Things serve purposes. Our characters want what they want for a reason, to attain their goal. Conscious goal or otherwise. An example from one interpretation of Chekhov's "Three Sisters." Perhaps the title characters, the Three Sisters, want to move to Moscow to feel like they once did. They tell themselves that moving to Moscow will make all their present pain and problems go away because they didn't have those pains and problems when they were last in Moscow. Or at least they don't remember having them. The cognitive mistakes aside, they deem moving to Moscow to be good. Partly because they think it will solve everything, and partly because it feels good. Thinking about moving to Moscow feels good, because they felt good when they were in Moscow in the past. Hanging their present chances for joy on a distant land and in the future lets them simultaneously avoid responsibility for changing anything where they are right now and lets the status quo, which is good enough to tolerate, continue. These two things can be why the characters call moving to Moscow good. Yet doing anything that would actually send themselves to Moscow may feel bad, uncomfortable, just as confronting any unknown can be. They think moving to Moscow would be good, and it may actually be good. It would certainly be good to make changes in their lives in the ways they want them to be changed. But taking action, doing something toward making moving a reality doesn't feel good.
It may be a good way to their goals, but it doesn't feel good so they don't do it. Having a non-acting job may be a good way to more easily pay bills and raise capital, increasing one's options as an actor, but day jobs often don't feel good. Something can be good without feeling like it. Facing uncertainty, or unpleasantness, with courage is part of our role. You may feel afraid of the next moment in your scene, or your life, but you do not have to act on the fear. You may not feel comfortable being in the position your character, or you life, is in, but you do not need to flinch and pull away. Making the awkward seem graceful is part of an actor's job at times. Things like hitting marks without it looking obvious. So to in life, and work, and art: remember that good things, the path to your dreams, may not always feel as good as it is.
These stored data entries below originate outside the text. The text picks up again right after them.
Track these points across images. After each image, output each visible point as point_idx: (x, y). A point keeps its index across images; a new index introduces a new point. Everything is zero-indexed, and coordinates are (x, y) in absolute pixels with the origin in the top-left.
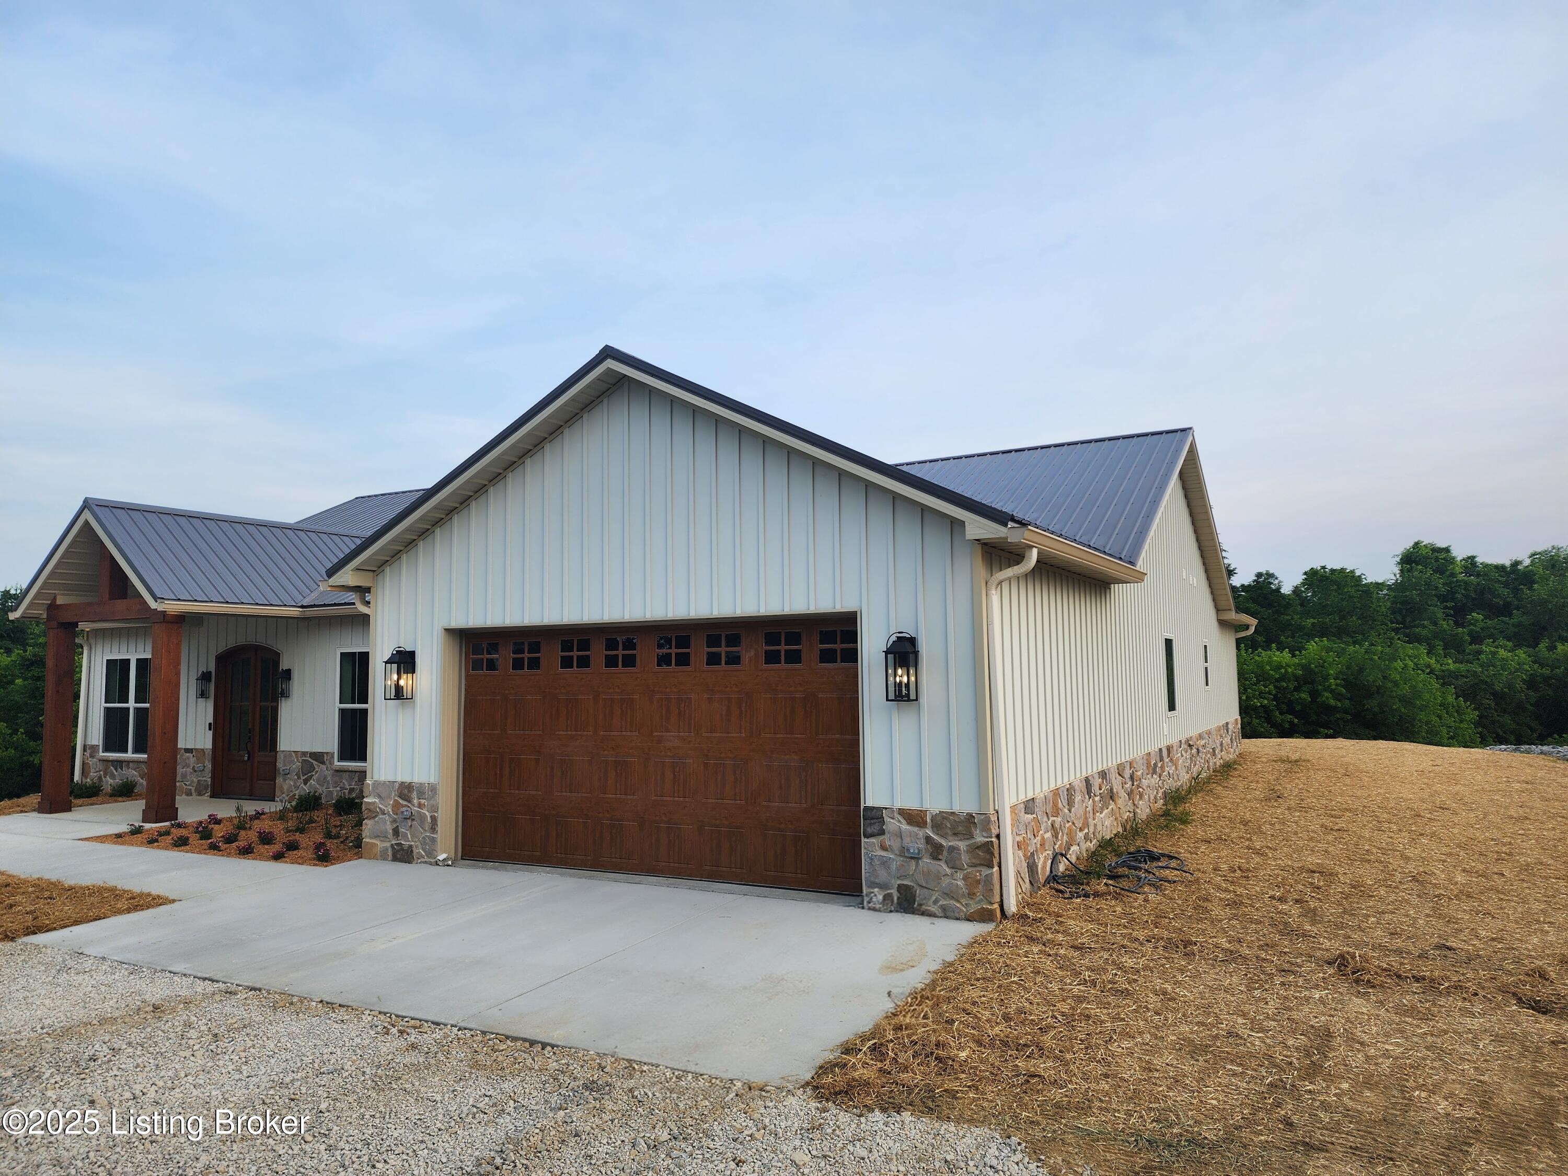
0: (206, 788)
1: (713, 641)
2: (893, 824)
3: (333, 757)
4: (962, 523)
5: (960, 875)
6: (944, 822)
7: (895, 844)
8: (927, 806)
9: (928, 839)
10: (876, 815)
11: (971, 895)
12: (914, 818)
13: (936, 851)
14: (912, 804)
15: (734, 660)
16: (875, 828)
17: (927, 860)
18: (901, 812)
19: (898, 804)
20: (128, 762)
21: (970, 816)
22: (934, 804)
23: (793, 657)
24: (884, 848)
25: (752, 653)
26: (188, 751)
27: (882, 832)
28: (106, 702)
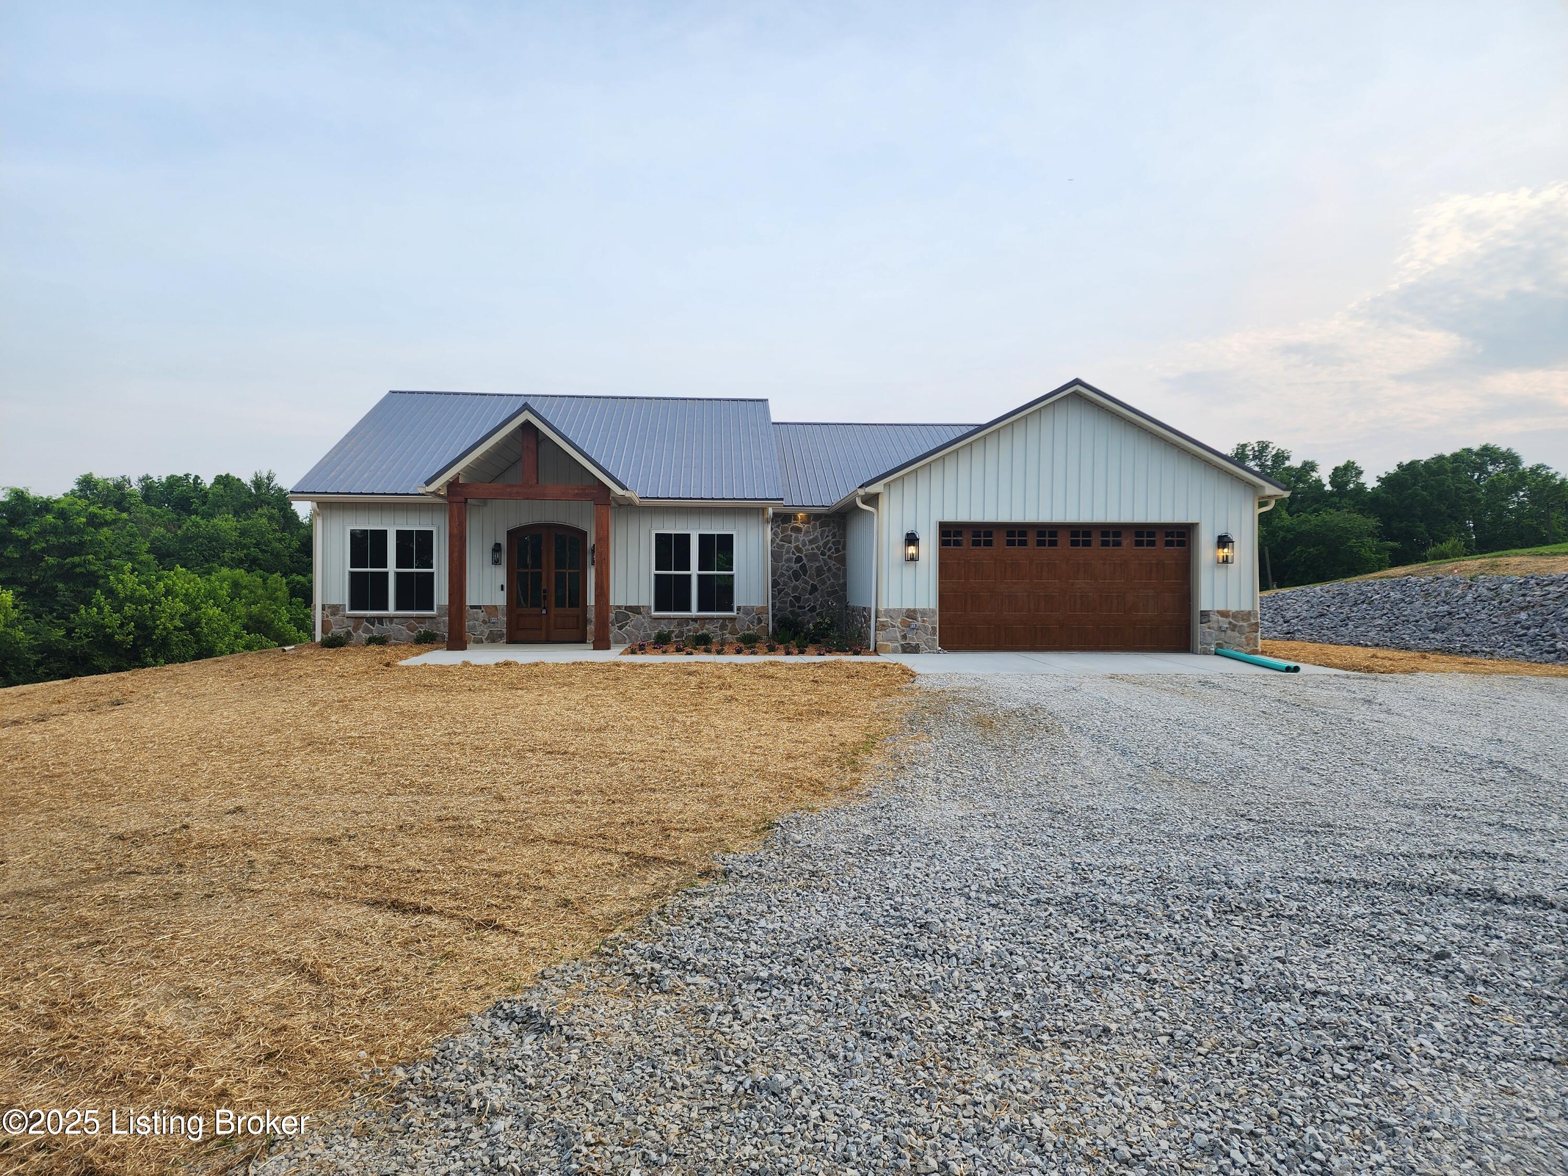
0: (501, 636)
1: (1105, 534)
2: (1214, 617)
3: (650, 608)
4: (1262, 487)
5: (1243, 637)
6: (1236, 615)
7: (1216, 626)
8: (1229, 609)
9: (1230, 623)
10: (1205, 614)
11: (1248, 645)
12: (1224, 614)
13: (1233, 627)
14: (1222, 608)
15: (1118, 544)
16: (1206, 620)
17: (1229, 632)
18: (1218, 612)
19: (1216, 609)
20: (391, 619)
21: (1249, 612)
22: (1233, 608)
23: (1151, 543)
24: (1209, 628)
25: (1128, 541)
26: (473, 607)
27: (1209, 621)
28: (352, 567)
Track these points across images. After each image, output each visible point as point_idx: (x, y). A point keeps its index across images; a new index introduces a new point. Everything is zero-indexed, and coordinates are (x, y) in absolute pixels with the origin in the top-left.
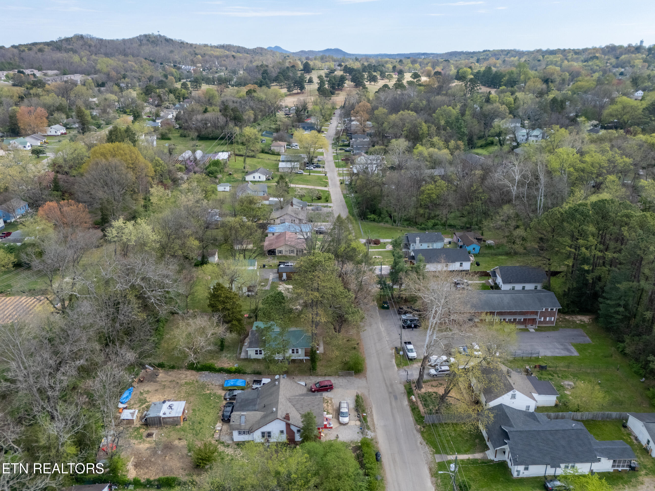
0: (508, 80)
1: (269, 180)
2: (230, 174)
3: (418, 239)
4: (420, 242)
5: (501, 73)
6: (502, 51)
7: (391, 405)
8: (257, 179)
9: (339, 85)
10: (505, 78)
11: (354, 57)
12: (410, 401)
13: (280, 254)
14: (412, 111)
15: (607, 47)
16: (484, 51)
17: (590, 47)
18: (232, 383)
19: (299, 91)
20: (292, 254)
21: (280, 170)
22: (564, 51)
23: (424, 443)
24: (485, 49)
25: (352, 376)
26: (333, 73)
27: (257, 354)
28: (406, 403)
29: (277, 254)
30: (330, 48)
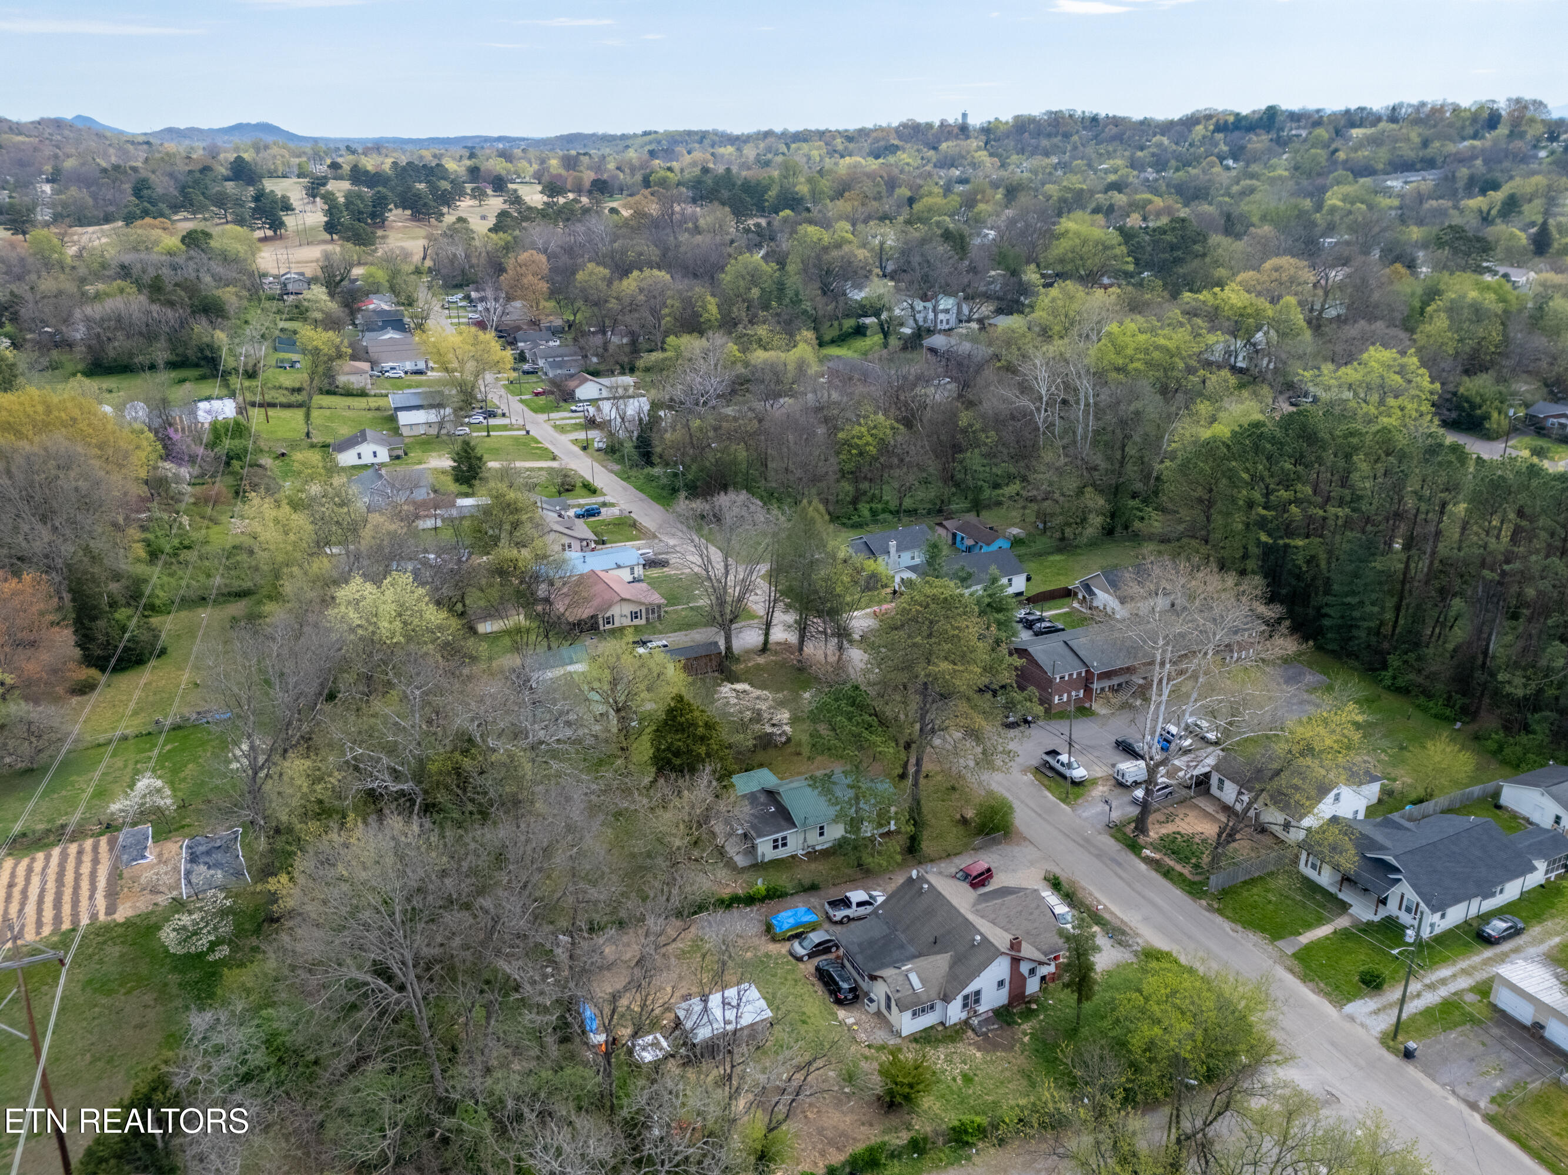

Knowing the difference between the good feeling things and the good things and seeing each for what they are is a challenge that likely lasts as long as we do. Making the best determination which is which, what is both, and what is neither will basically always be helpful, whether or not it is actually possible. Our life's work is trying to figure it out, both in and out of character. Try not to waste your time or money on what isn't good, but feels good. Cherish what is good and feels good. Remember we'll all make mistakes. Keep taking action anyway, keep acting.